PROMPT: Could you filter the data below down to the lines that hold the word "powder"?
....
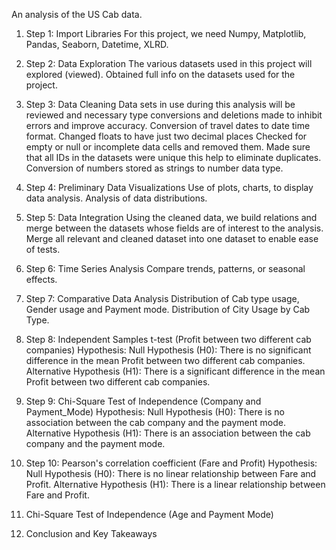 An analysis of the US Cab data.

1. Step 1: Import Libraries
For this project, we need Numpy, Matplotlib, Pandas, Seaborn, Datetime, XLRD.

2. Step 2: Data Exploration
The various datasets used in this project will explored (viewed).
Obtained full info on the datasets used for the project.

3. Step 3: Data Cleaning
Data sets in use during this analysis will be reviewed and necessary type conversions and deletions made to inhibit errors and improve accuracy.
Conversion of travel dates to date time format.
Changed floats to have just two decimal places
Checked for empty or null or incomplete data cells and removed them.
Made sure that all IDs in the datasets were unique this help to eliminate duplicates.
Conversion of numbers stored as strings to number data type.

4. Step 4: Preliminary Data Visualizations
Use of plots, charts, to display data analysis.
Analysis of data distributions.

5. Step 5: Data Integration
Using the cleaned data, we build relations and merge between the datasets whose fields are of interest to the analysis.
Merge all relevant and cleaned dataset into one dataset to enable ease of tests.

6. Step 6: Time Series Analysis
Compare trends, patterns, or seasonal effects.

7. Step 7: Comparative Data Analysis
Distribution of Cab type usage, Gender usage and Payment mode.
Distribution of City Usage by Cab Type.

8. Step 8: Independent Samples t-test (Profit between two different cab companies)
Hypothesis:
Null Hypothesis (H0): There is no significant difference in the mean Profit between two different cab companies.
Alternative Hypothesis (H1): There is a significant difference in the mean Profit between two different cab companies.

9. Step 9: Chi-Square Test of Independence (Company and Payment_Mode)
Hypothesis:
Null Hypothesis (H0): There is no association between the cab company and the payment mode.
Alternative Hypothesis (H1): There is an association between the cab company and the payment mode.

10. Step 10: Pearson's correlation coefficient (Fare and Profit)
Hypothesis:
Null Hypothesis (H0): There is no linear relationship between Fare and Profit.
Alternative Hypothesis (H1): There is a linear relationship between Fare and Profit.

11. Chi-Square Test of Independence (Age and Payment Mode)

12. Conclusion and Key Takeaways

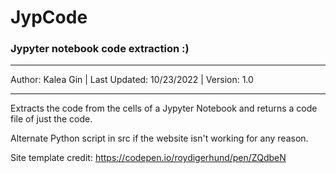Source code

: # JypCode
### Jypyter notebook code extraction :)

---

Author: Kalea Gin | Last Updated: 10/23/2022 | Version: 1.0

---

Extracts the code from the cells of a Jypyter Notebook and returns a code file of just the code. 

Alternate Python script in src if the website isn't working for any reason.

Site template credit: https://codepen.io/roydigerhund/pen/ZQdbeN 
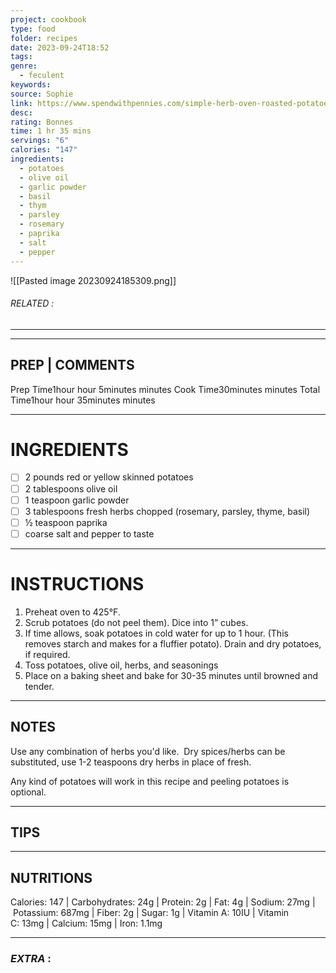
 ```yaml
---
project: cookbook
type: food
folder: recipes
date: 2023-09-24T18:52
tags: 
genre:
  - feculent
keywords: 
source: Sophie
link: https://www.spendwithpennies.com/simple-herb-oven-roasted-potatoes/
desc: 
rating: Bonnes
time: 1 hr 35 mins
servings: "6"
calories: "147"
ingredients:
  - potatoes
  - olive oil
  - garlic powder
  - basil
  - thym
  - parsley
  - rosemary
  - paprika
  - salt
  - pepper
---
```


![[Pasted image 20230924185309.png]]
###### *RELATED* : 
---


---
## PREP | COMMENTS

Prep Time1hour hour 5minutes minutes
Cook Time30minutes minutes
Total Time1hour hour 35minutes minutes

---
# INGREDIENTS

- [ ] 2 pounds red or yellow skinned potatoes
- [ ] 2 tablespoons olive oil
- [ ] 1 teaspoon garlic powder
- [ ] 3 tablespoons fresh herbs chopped (rosemary, parsley, thyme, basil)
- [ ] ½ teaspoon paprika
- [ ] coarse salt and pepper to taste

---
# INSTRUCTIONS

1. Preheat oven to 425°F.
2. Scrub potatoes (do not peel them). Dice into 1” cubes.
3. If time allows, soak potatoes in cold water for up to 1 hour. (This removes starch and makes for a fluffier potato). Drain and dry potatoes, if required.
4. Toss potatoes, olive oil, herbs, and seasonings
5. Place on a baking sheet and bake for 30-35 minutes until browned and tender.

---
## NOTES

Use any combination of herbs you'd like.  Dry spices/herbs can be substituted, use 1-2 teaspoons dry herbs in place of fresh.

Any kind of potatoes will work in this recipe and peeling potatoes is optional.

---
## TIPS



---
## NUTRITIONS

Calories: 147 | Carbohydrates: 24g | Protein: 2g | Fat: 4g | Sodium: 27mg | Potassium: 687mg | Fiber: 2g | Sugar: 1g | Vitamin A: 10IU | Vitamin C: 13mg | Calcium: 15mg | Iron: 1.1mg

---
### *EXTRA* :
....
YOUR RESPONSE:
  - garlic powder
- [ ] 1 teaspoon garlic powder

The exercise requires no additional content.